[DATA — start]

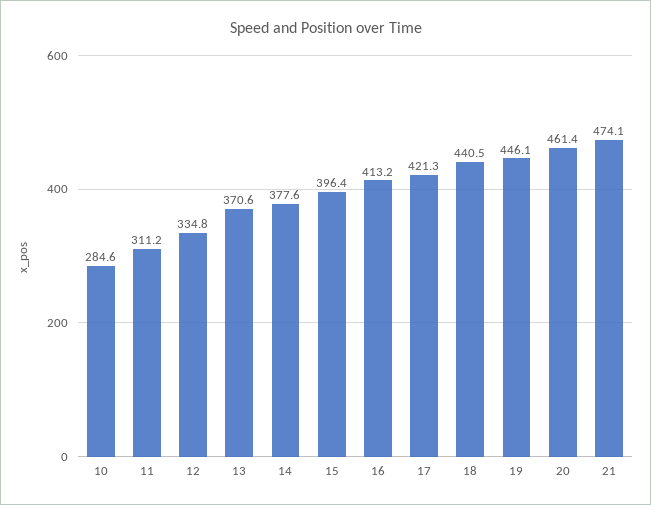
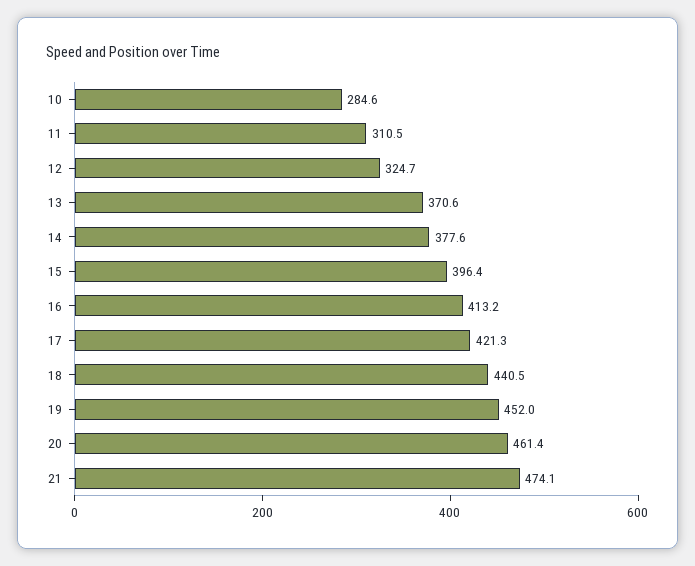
  {
    "10": 284.6,
-   "11": 311.2,
+   "11": 310.5,
-   "12": 334.8,
+   "12": 324.7,
    "13": 370.6,
    "14": 377.6,
    "15": 396.4,
    "16": 413.2,
    "17": 421.3,
    "18": 440.5,
-   "19": 446.1,
+   "19": 452,
    "20": 461.4,
    "21": 474.1
  }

[DATA — finish]

Set the listing above down again exactly, leaving pictures out.

**SOLUTION**
  {
    "10": 284.6,
-   "11": 311.2,
+   "11": 310.5,
-   "12": 334.8,
+   "12": 324.7,
    "13": 370.6,
    "14": 377.6,
    "15": 396.4,
    "16": 413.2,
    "17": 421.3,
    "18": 440.5,
-   "19": 446.1,
+   "19": 452,
    "20": 461.4,
    "21": 474.1
  }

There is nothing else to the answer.